I stood and headed up the path. I came across an older man, a musician who sat behind an upside-down white bucket. It looked like those containers that littered home construction sites. The man held two wooden drumsticks. He used one to create a bass line along the side of the makeshift drum and the other to tap out a melody across the top.
I walked past him, turned around, walked past him again and sat down just off the pathway. The grass was spottier here, sprinkled with dry dirt patches. I sat cross-legged and leaned my elbows into my thighs. I faced the drummer. He paid me no attention.
I was amazed at the sounds he was creating. It was more than simple repetition. The music was an intricate conversation of clarity and confusion. The emotion on his face told me he was composing this piece in the moment and for himself alone. The fact that people were listening didn’t concern him. He never even looked up from his instrument. I closed my eyes and let the notes roll over me. It was like being buffeted by a cloud.

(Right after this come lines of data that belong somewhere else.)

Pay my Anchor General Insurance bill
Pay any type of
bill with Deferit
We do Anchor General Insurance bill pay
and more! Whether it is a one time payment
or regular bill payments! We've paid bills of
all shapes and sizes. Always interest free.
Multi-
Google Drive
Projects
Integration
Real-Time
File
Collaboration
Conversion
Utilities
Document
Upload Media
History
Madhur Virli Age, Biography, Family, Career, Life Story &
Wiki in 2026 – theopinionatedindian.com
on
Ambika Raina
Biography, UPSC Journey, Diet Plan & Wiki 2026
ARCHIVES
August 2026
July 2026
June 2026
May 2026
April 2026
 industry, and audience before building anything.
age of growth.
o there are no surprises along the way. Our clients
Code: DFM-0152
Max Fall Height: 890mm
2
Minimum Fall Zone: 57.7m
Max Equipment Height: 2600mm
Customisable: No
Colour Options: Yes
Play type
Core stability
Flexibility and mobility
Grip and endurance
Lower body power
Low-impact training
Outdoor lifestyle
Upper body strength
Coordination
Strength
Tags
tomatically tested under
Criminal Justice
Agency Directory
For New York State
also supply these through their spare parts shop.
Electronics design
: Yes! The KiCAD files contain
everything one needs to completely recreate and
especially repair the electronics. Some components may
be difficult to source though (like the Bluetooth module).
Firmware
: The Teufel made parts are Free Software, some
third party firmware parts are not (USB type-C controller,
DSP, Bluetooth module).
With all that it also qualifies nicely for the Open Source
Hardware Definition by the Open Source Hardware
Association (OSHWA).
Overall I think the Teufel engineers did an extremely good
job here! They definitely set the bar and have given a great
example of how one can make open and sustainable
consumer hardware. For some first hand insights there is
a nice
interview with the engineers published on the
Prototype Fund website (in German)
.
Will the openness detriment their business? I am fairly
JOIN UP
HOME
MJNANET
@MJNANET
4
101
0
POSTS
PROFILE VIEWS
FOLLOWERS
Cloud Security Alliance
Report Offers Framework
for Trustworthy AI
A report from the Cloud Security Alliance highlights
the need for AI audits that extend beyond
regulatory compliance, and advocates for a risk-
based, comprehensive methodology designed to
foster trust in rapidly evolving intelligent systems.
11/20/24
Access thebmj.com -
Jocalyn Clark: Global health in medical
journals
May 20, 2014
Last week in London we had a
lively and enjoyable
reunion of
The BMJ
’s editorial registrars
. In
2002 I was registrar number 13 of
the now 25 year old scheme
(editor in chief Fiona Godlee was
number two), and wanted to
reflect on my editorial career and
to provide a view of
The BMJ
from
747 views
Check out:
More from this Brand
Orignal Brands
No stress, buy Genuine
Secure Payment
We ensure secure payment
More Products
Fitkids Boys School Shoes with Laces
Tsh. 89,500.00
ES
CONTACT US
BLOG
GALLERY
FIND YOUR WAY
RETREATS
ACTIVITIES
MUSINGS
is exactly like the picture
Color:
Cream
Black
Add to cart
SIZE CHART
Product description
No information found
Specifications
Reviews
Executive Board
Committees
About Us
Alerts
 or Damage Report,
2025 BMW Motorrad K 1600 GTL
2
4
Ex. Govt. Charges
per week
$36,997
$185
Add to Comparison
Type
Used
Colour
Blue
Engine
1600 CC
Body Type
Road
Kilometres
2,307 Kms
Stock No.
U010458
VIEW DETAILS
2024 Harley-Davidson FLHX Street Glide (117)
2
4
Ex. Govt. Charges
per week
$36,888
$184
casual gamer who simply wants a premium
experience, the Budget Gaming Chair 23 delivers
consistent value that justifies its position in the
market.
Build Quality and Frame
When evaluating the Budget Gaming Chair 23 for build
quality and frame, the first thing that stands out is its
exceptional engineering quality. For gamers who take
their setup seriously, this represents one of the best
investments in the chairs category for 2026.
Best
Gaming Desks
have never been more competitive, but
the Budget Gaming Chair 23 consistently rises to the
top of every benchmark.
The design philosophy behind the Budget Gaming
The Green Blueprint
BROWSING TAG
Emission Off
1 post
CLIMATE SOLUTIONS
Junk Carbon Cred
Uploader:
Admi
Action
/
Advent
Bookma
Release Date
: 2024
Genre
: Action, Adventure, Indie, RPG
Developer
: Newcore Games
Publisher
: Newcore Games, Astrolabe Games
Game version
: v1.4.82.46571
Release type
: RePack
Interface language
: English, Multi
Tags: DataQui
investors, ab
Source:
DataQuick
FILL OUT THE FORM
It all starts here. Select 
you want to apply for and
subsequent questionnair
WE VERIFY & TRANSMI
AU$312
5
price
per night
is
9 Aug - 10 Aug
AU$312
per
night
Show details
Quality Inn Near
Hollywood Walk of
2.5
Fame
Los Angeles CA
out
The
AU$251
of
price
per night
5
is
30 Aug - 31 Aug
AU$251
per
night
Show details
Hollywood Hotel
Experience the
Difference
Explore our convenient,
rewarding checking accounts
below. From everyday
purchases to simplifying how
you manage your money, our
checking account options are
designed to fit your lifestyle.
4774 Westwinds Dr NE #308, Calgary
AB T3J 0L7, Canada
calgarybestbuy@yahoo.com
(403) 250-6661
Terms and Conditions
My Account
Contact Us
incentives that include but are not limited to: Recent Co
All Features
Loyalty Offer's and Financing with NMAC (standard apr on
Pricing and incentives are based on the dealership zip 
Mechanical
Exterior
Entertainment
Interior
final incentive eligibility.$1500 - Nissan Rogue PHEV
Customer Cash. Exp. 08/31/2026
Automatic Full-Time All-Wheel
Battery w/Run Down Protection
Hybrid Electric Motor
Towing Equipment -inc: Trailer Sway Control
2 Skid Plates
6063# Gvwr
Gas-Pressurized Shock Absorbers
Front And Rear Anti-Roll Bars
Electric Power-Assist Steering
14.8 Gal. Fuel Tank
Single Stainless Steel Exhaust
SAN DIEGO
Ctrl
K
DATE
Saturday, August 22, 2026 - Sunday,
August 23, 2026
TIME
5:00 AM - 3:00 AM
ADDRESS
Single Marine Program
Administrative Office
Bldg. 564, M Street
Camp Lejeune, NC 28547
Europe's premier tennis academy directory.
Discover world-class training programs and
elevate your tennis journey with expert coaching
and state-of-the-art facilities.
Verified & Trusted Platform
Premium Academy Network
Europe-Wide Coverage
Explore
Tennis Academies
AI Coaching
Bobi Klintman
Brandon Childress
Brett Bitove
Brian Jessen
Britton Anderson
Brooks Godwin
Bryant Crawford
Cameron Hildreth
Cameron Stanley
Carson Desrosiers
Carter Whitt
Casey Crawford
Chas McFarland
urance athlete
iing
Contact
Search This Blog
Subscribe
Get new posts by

Twenty minutes passed and he was still playing. His forearms glistened where they emerged from his blue t-shirt. I got up and moved closer to him, closer to the music. He paused. Placing his sticks on a dark purple towel at his side, he finally looked at me.
“Can I sit down here?” I asked.
He nodded, picked up his sticks, and resumed playing.
Feeling sated after a few more minutes, I left the musician and continued walking. The pathway ended at another bend in the river. Here, the water headed out to the sea. I sat down along the bank. No one was up here. The grass stood by the dirt, the water flowed by the bank and smells filled the air. The world didn’t need an audience.
The sun paused at the horizon. The dusk sky took on a purplish haze. It was still hot but it finally felt like it had crested its highest point. I leaned all the way back, resting my head against the curved edge of the pathway. I opened my eyes and took in the whole sky.